Николай проводил друга взглядом и обернулся лицом к своему новому дому. Именно о таком скрытом от посторонних глаз особняке он мечтал в последние годы. Огромный парк, пруд, аккуратные дорожки, садовник и просторные конюшни. Николай вошел в дом. На первом этаже суетились мадам Фирс и окончательно оглохший Жак. Матэо раскатывал ковер по ширине всего холла, несколько слуг, оставшиеся в доме от прошлого хозяина, мистера Кляйна, немецкого барона, носили вещи на второй этаж, даже садовник, старый одноглазый немец, что-то перетаскивал из угла в угол. Бродяги и след простыл с того момента, как только его спустили с поводка в парке, теперь он охотился на жирных уток в саду, загоняя их время от времени в старый пруд.
– Вот вернется Лидия из пансиона, – подумал Николай, – а у нас дом, как она и хотела.

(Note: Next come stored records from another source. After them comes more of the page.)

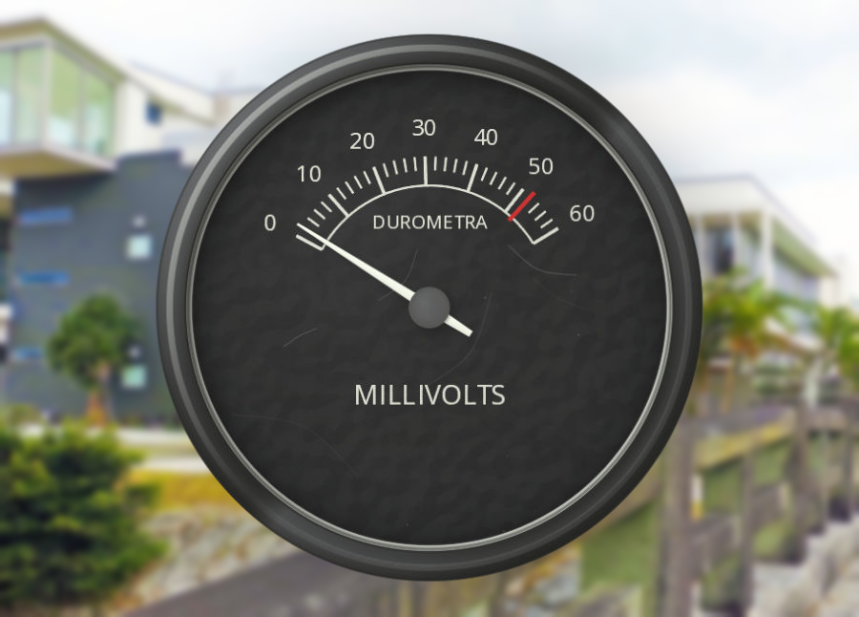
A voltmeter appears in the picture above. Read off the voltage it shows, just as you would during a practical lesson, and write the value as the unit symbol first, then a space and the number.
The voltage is mV 2
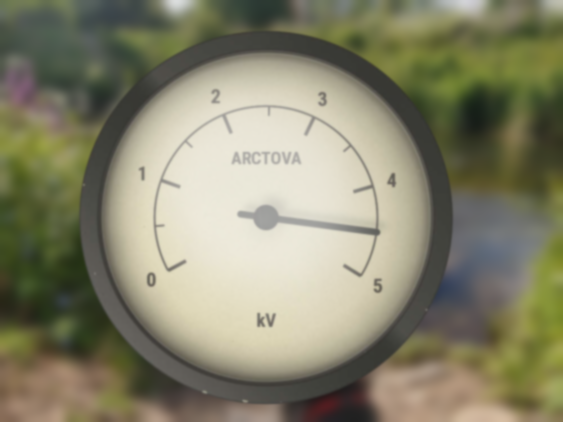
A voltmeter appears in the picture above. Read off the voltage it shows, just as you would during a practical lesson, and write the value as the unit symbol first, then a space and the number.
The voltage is kV 4.5
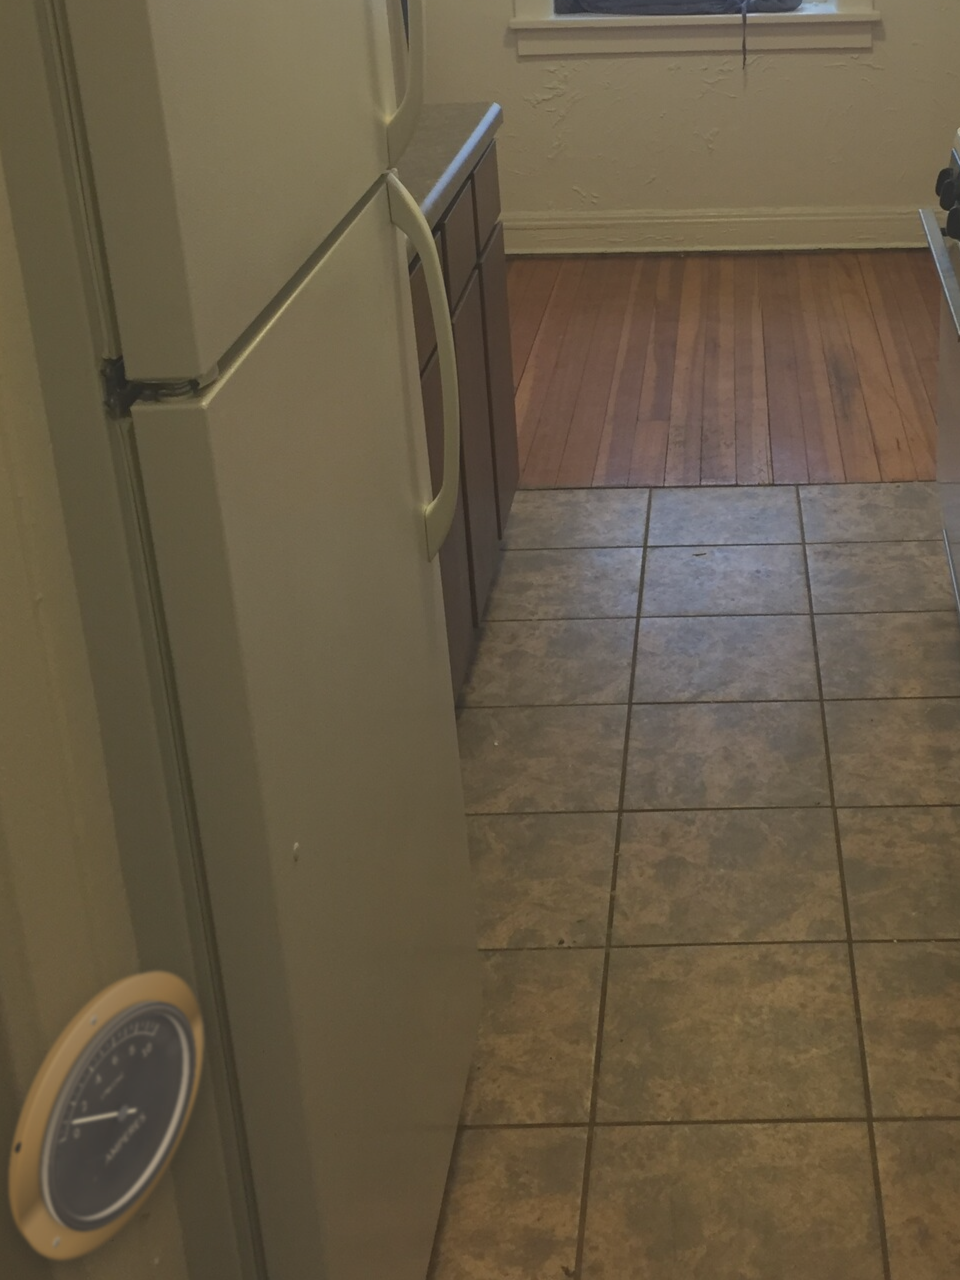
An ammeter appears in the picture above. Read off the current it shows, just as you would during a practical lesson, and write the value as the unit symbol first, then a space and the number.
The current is A 1
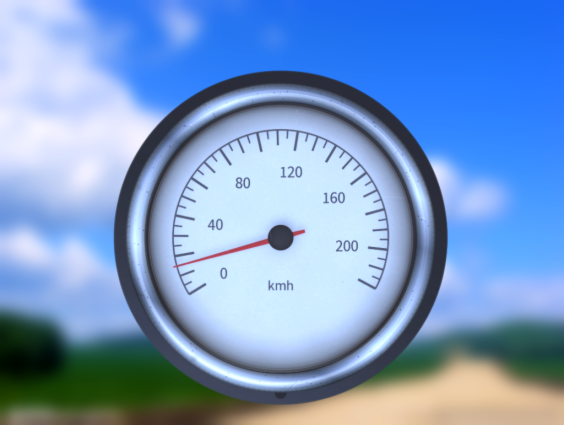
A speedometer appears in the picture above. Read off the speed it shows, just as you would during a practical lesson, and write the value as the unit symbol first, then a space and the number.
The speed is km/h 15
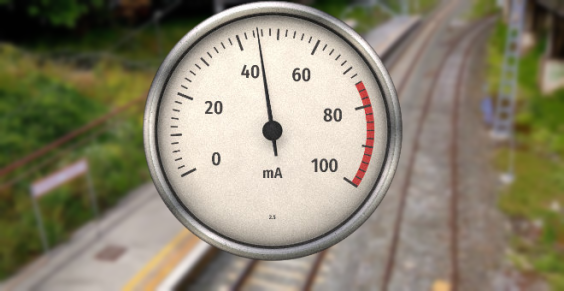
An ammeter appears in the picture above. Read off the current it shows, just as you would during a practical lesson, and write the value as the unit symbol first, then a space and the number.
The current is mA 45
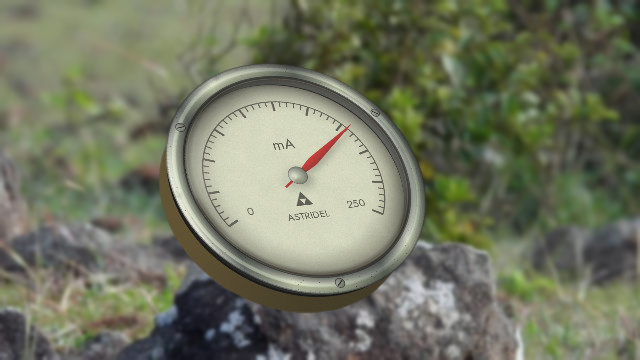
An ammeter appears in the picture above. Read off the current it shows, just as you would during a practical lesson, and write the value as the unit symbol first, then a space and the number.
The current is mA 180
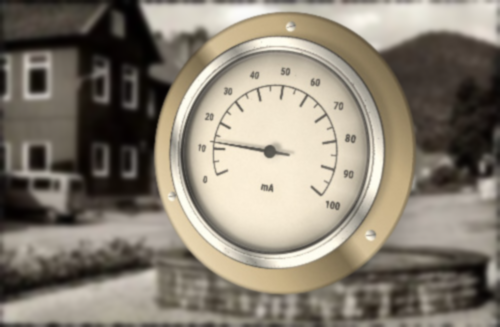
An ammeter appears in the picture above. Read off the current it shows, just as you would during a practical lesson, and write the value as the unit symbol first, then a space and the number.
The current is mA 12.5
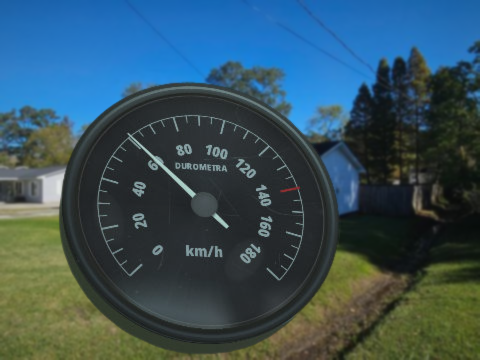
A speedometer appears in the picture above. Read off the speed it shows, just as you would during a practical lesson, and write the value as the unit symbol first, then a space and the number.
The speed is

Еще два месяца назад Лидию отправили в лучшую частную школу Англии, как раз после зимних праздников. Это было рождественским подарком ей, но девочка очень расстроилась. Она думала, что только со следующего учебного года приступит к обучению в школе. Но педагоги Лидии настаивали на том, чтобы леди Карильская как можно быстрее отправилась в пансион. Ей сумели бы дать любые знания и дома, но вот религиозное воспитание девочка могла получить в полной мере только в хорошей частной школе. Сама же Лидия называла этот отъезд ссылкой и писала слезные письма Николаю, чтобы он сжалился над ней и прекратил мучить. Из ее писем можно было сделать один вывод: в школе работают не учителя, а инквизиторы.
Лидия же в свою очередь на Рождество сочинила шутливую песенку для Николая, в которой пелось о птичке, изображенной на его фамильном гербе, вылетевшей из клетки и не знающей, как распорядиться своей свободой.
– Возможно, – пела Лидия, – птичке лучше вернутся обратно?
Ровно семь раз пробили старинные часы шейха, стоявшие в светло-зеленой гостиной, окрашенной как будто специально под цвет часов. И к дому подъехал первый экипаж, принадлежавший Йозефу Брунштейну, сразу же за ним во двор въехал второй экипаж, принадлежавший Августу-Фредерику Штальскому. Гости еще у карет обменялись рукопожатием и приветствиями, но именно такими, каких требовал дворцовый этикет: жеманными и церемонными. Николай наблюдал это из окна круглого зала, расположенного на втором этаже, где был накрыт ужин на три персоны. Гостеприимный хозяин поспешил к входной двери, чтобы встретить гостей. Когда он спустился, Матэо уже брал у гостей трости и цилиндры. Глухой Жак, не слышавший, как подъехали кареты, вошел в комнату только после хозяина, по чистой случайности. Николай подумал, что пора бы старику на покой. Но решил отложить решение этого вопроса до утра. Карильский приветствовал гостей и пригласил их наверх. Ужин был роскошным, вино превосходным, две молоденькие служанки-немки, одна приятнее другой, подносили новые и новые блюда, но разговор о делах не заходил. Николай догадывался, что обсуждаться должно что-то серьезное. Поэтому он не торопил своих гостей, по крайней мере, старался вести непринужденную светскую беседу.